Standar kompetensi lulusan untuk Farmasi adalah sbb:

  • Mampu membaca resep, meracik dan menyiapkan sediaan obat sesuai resep dokter di bawah pengawasan Apoteker.
  • Mampu membuat sediaan obat baik dalam bentuk padat, setengah padat dan cair dalam skala kecil.
  • Mengetahui prinsip-prinsip produksi obat.
  • Mengetahui dasar-dasar farmakologi.
  • Memahami penggunaan, khasiat dan efek samping obat.
  • Mengetahui dan menerapkan prinsip-prinsip pokok manajemen, administrasi dan akutansi dalam bidang farmasi.
  • Mengetahui dan membantu pengelolaan serta pengelompokan sediaan farmasi dan perbekalan kesehatan.

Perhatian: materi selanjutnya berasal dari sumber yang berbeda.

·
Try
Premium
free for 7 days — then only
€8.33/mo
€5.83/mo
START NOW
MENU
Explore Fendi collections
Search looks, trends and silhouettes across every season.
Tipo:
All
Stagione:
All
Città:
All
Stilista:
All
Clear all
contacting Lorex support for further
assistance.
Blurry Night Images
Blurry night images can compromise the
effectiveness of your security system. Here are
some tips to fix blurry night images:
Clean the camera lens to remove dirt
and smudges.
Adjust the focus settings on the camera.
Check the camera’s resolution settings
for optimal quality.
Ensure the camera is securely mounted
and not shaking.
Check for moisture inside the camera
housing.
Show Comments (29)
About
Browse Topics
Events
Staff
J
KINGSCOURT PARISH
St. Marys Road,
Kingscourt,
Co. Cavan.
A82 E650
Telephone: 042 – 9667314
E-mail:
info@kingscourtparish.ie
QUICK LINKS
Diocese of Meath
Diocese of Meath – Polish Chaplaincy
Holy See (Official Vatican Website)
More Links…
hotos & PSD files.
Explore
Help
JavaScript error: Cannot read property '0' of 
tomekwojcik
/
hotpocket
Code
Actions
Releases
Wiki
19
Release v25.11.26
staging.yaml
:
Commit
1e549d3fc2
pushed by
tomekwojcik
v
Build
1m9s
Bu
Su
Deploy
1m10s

  • Mengetahui fungsi, sistem dan macam-macam distribusi sediaan farmasi dan perbekalan kesehatan.
  • Menjelaskan asal, sistematika, cara pembuatan, dan manfaat simplisia, fitofarmaka, dan obat tradisional.
  • Mampu mengidentifikasi alat kesehatan.

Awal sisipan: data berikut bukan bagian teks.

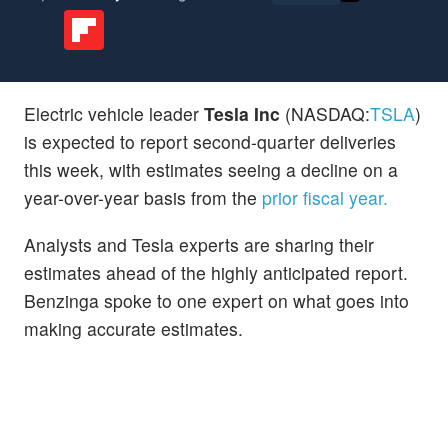
Electric vehicle leader
Tesla Inc
(NASDAQ:
TSLA
)
is expected to report second-quarter deliveries
this week, with estimates seeing a decline on a
year-over-year basis from the
prior fiscal year.
Analysts and Tesla experts are sharing their
estimates ahead of the highly anticipated report.
Benzinga spoke to one expert on what goes into
making accurate estimates.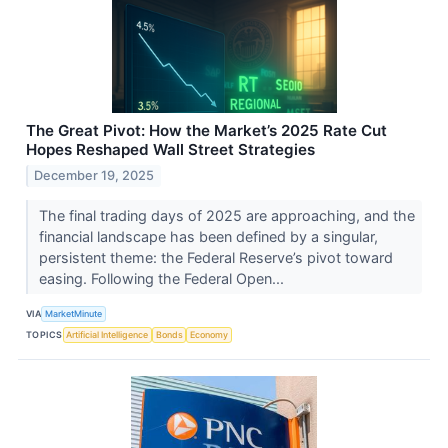
The Great Pivot: How the Market’s 2025 Rate Cut
Hopes Reshaped Wall Street Strategies
December 19, 2025
The final trading days of 2025 are approaching, and the
financial landscape has been defined by a singular,
persistent theme: the Federal Reserve’s pivot toward
easing. Following the Federal Open...
VIA
MarketMinute
TOPICS
Artificial Intelligence
Bonds
Economy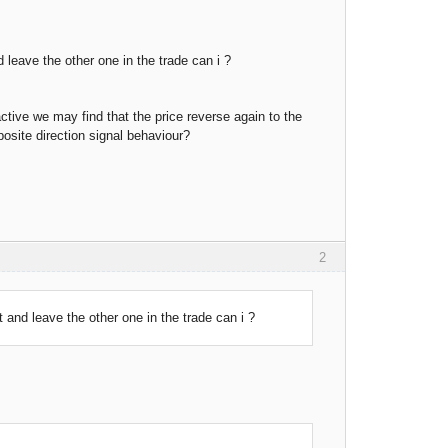
d leave the other one in the trade can i ?
active we may find that the price reverse again to the
posite direction signal behaviour?
2
ot and leave the other one in the trade can i ?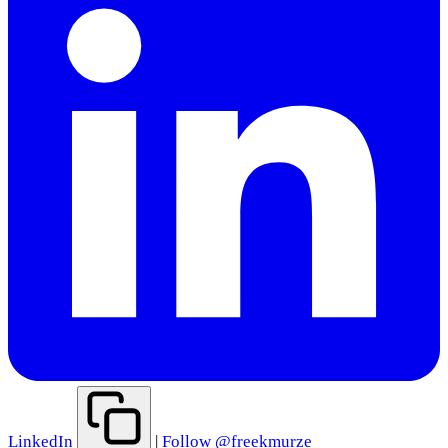
LinkedIn
|
Follow @freekmurze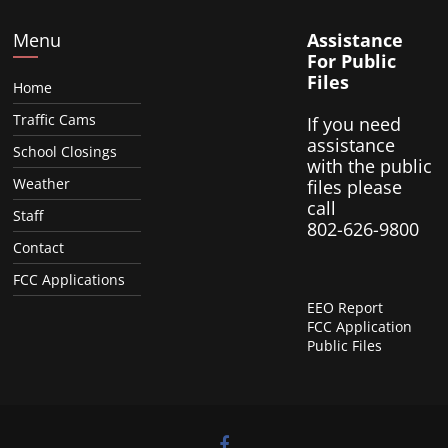
Menu
Assistance
For Public
Files
Home
Traffic Cams
If you need
assistance
School Closings
with the public
Weather
files please
call
Staff
802-626-9800
Contact
FCC Applications
EEO Report
FCC Application
Public Files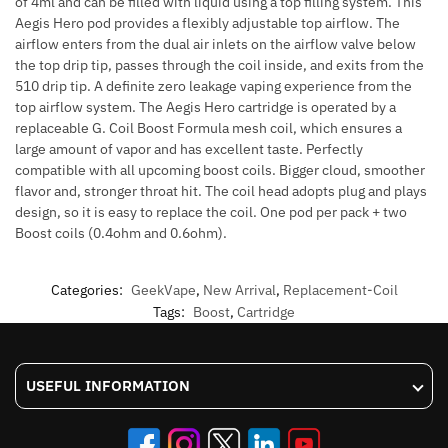
of 4ml and can be filled with liquid using a top filling system. This
Aegis Hero pod provides a flexibly adjustable top airflow. The
airflow enters from the dual air inlets on the airflow valve below
the top drip tip, passes through the coil inside, and exits from the
510 drip tip. A definite zero leakage vaping experience from the
top airflow system. The Aegis Hero cartridge is operated by a
replaceable G. Coil Boost Formula mesh coil, which ensures a
large amount of vapor and has excellent taste. Perfectly
compatible with all upcoming boost coils. Bigger cloud, smoother
flavor and, stronger throat hit. The coil head adopts plug and plays
design, so it is easy to replace the coil. One pod per pack + two
Boost coils (0.4ohm and 0.6ohm).
Categories:
GeekVape
,
New Arrival
,
Replacement-Coil
Tags:
Boost
,
Cartridge
USEFUL INFORMATION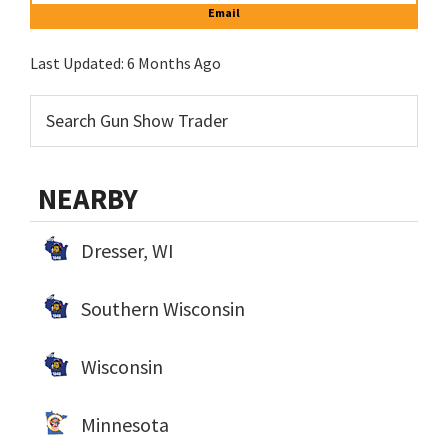
Email
Last Updated:
6 Months Ago
NEARBY
Dresser, WI
Southern Wisconsin
Wisconsin
Minnesota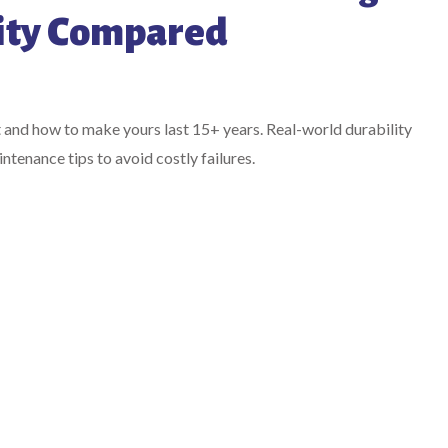
ity Compared
t and how to make yours last 15+ years. Real-world durability
tenance tips to avoid costly failures.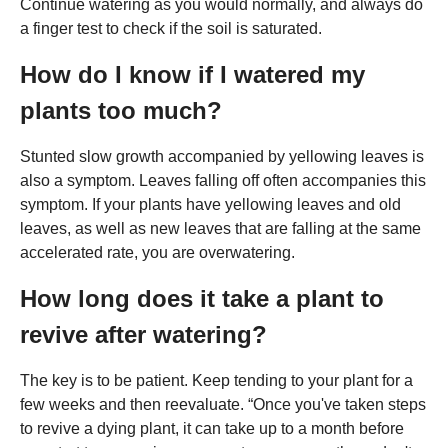
Continue watering as you would normally, and always do
a finger test to check if the soil is saturated.
How do I know if I watered my
plants too much?
Stunted slow growth accompanied by yellowing leaves is
also a symptom. Leaves falling off often accompanies this
symptom. If your plants have yellowing leaves and old
leaves, as well as new leaves that are falling at the same
accelerated rate, you are overwatering.
How long does it take a plant to
revive after watering?
The key is to be patient. Keep tending to your plant for a
few weeks and then reevaluate. “Once you've taken steps
to revive a dying plant, it can take up to a month before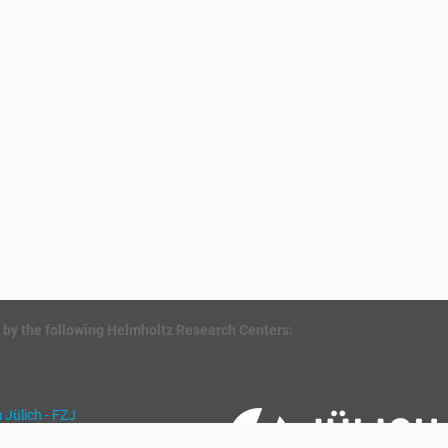
 by the following Helmholtz Research Centers:
Jülich - FZJ
für Umweltforschung - UFZ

  • Memahami perundang-undangan yang mengatur pekerjaan kefarmasian dan pengelolaan perbekalan kesehatan.
  • Memahami ilmu kesehatan masyarakat yang menunjang program kesehatan pemerintah dan upaya kesehatan masyarakat lainnya.
  • Memahami dasar-dasar kimia dan prinsip-prinsip laboratorium yang menunjang pekerjaan kefarmasian.

 

Sedangkan prospek karir dan bidang pekerjaan bagi lulusan Farmasi adalah sbb:

  • Tenaga pelaksana farmasi di instansi kesehatan pemerintah maupun swasta seperti apotek, rumah sakit, Puskesmas & balai pengobatan.

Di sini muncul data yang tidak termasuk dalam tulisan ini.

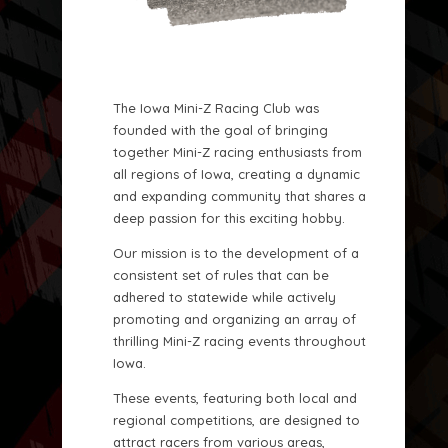
The Iowa Mini-Z Racing Club was
founded with the goal of bringing
together Mini-Z racing enthusiasts from
all regions of Iowa, creating a dynamic
and expanding community that shares a
deep passion for this exciting hobby.
Our mission is to the development of a
consistent set of rules that can be
adhered to statewide while actively
promoting and organizing an array of
thrilling Mini-Z racing events throughout
Iowa.
These events, featuring both local and
regional competitions, are designed to
attract racers from various areas,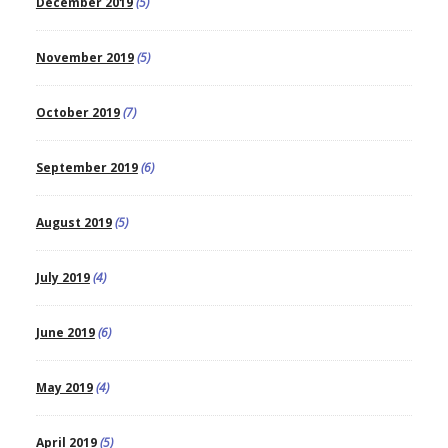
December 2019
(5)
November 2019
(5)
October 2019
(7)
September 2019
(6)
August 2019
(5)
July 2019
(4)
June 2019
(6)
May 2019
(4)
April 2019
(5)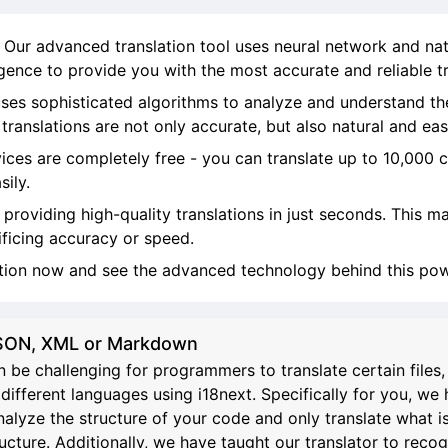
! Our advanced translation tool uses neural network and na
ligence to provide you with the most accurate and reliable tr
ses sophisticated algorithms to analyze and understand th
ranslations are not only accurate, but also natural and eas
vices are completely free - you can translate up to 10,000 
sily.
, providing high-quality translations in just seconds. This 
ificing accuracy or speed.
ation now and see the advanced technology behind this powe
 JSON, XML or Markdown
 be challenging for programmers to translate certain file
different languages using i18next. Specifically for you, we 
analyze the structure of your code and only translate what i
re. Additionally, we have taught our translator to recognize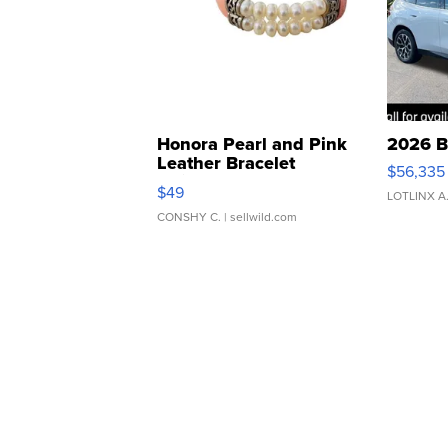
Honora Pearl and Pink
2026 B
Leather Bracelet
$56,335
Adjustable Buckle Clo...
$49
LOTLINX A
CONSHY C.
| sellwild.com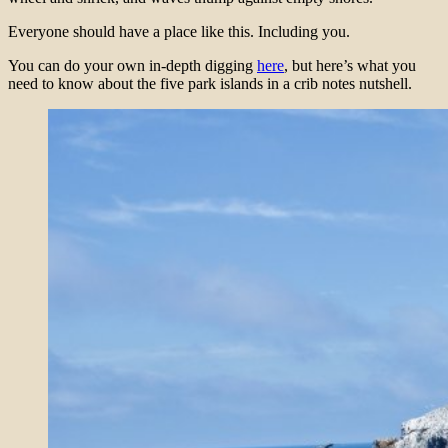
Everyone should have a place like this. Including you.
You can do your own in-depth digging
here
, but here’s what you
need to know about the five park islands in a crib notes nutshell.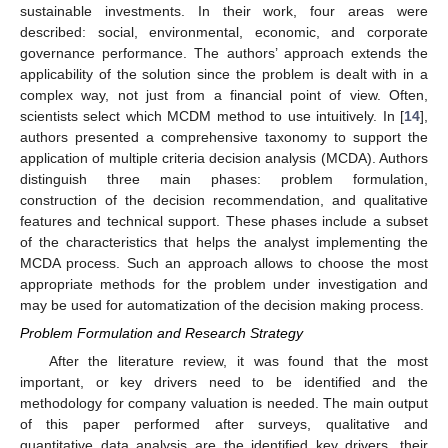
sustainable investments. In their work, four areas were
described: social, environmental, economic, and corporate
governance performance. The authors’ approach extends the
applicability of the solution since the problem is dealt with in a
complex way, not just from a financial point of view. Often,
scientists select which MCDM method to use intuitively. In [
14
],
authors presented a comprehensive taxonomy to support the
application of multiple criteria decision analysis (MCDA). Authors
distinguish three main phases: problem formulation,
construction of the decision recommendation, and qualitative
features and technical support. These phases include a subset
of the characteristics that helps the analyst implementing the
MCDA process. Such an approach allows to choose the most
appropriate methods for the problem under investigation and
may be used for automatization of the decision making process.
Problem Formulation and Research Strategy
After the literature review, it was found that the most
important, or key drivers need to be identified and the
methodology for company valuation is needed. The main output
of this paper performed after surveys, qualitative and
quantitative data analysis are the identified key drivers, their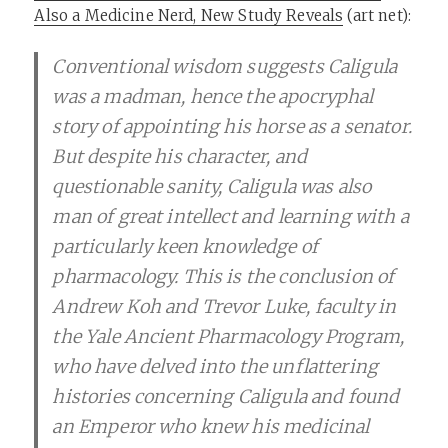
Also a Medicine Nerd, New Study Reveals
(art net):
Conventional wisdom suggests Caligula
was a madman, hence the apocryphal
story of appointing his horse as a senator.
But despite his character, and
questionable sanity, Caligula was also
man of great intellect and learning with a
particularly keen knowledge of
pharmacology. This is the conclusion of
Andrew Koh and Trevor Luke, faculty in
the Yale Ancient Pharmacology Program,
who have delved into the unflattering
histories concerning Caligula and found
an Emperor who knew his medicinal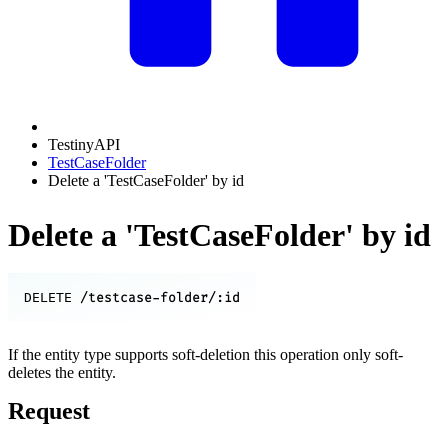
TestinyAPI
TestCaseFolder
Delete a 'TestCaseFolder' by id
Delete a 'TestCaseFolder' by id
/testcase-folder/:id
DELETE
If the entity type supports soft-deletion this operation only soft-
deletes the entity.
Request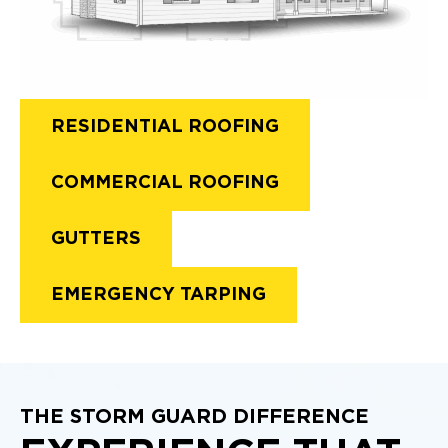
RESIDENTIAL ROOFING
COMMERCIAL ROOFING
GUTTERS
EMERGENCY TARPING
THE STORM GUARD DIFFERENCE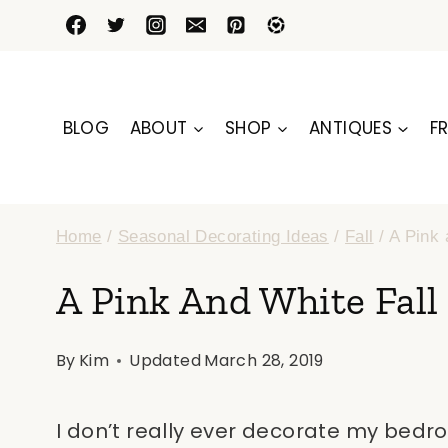
Skip
to
content
BLOG
ABOUT
SHOP
ANTIQUES
FR
Home
/
Seasonal Decorating Ideas
/
Fall
/
A Pink 
A Pink And White Fall
By
Kim
Updated
March 28, 2019
I don’t really ever decorate my bedroo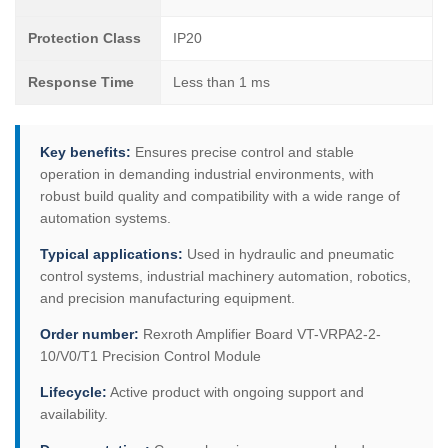
Protection Class
IP20
Response Time
Less than 1 ms
Key benefits:
Ensures precise control and stable
operation in demanding industrial environments, with
robust build quality and compatibility with a wide range of
automation systems.
Typical applications:
Used in hydraulic and pneumatic
control systems, industrial machinery automation, robotics,
and precision manufacturing equipment.
Order number:
Rexroth Amplifier Board VT-VRPA2-2-
10/V0/T1 Precision Control Module
Lifecycle:
Active product with ongoing support and
availability.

  • Wiraswasta industri obat tradisional, makanan/minuman, toko obat, dll.
  • Tenaga teknis di industri obat, makanan, minuman, alat kesehatan, obat tradisional, kosmetik, dan bahan kimia.
  • Tenaga medical representative (medrep) bagi pedagang besar farmasi (PBF).
  • Tenaga laboran di lembaga laboratorium penelitian atau klinik.
  • Melanjutkan ke jenjang pendidikan tinggi negeri maupun swasta (akademi, politeknik, sekolah tinggi, universitas).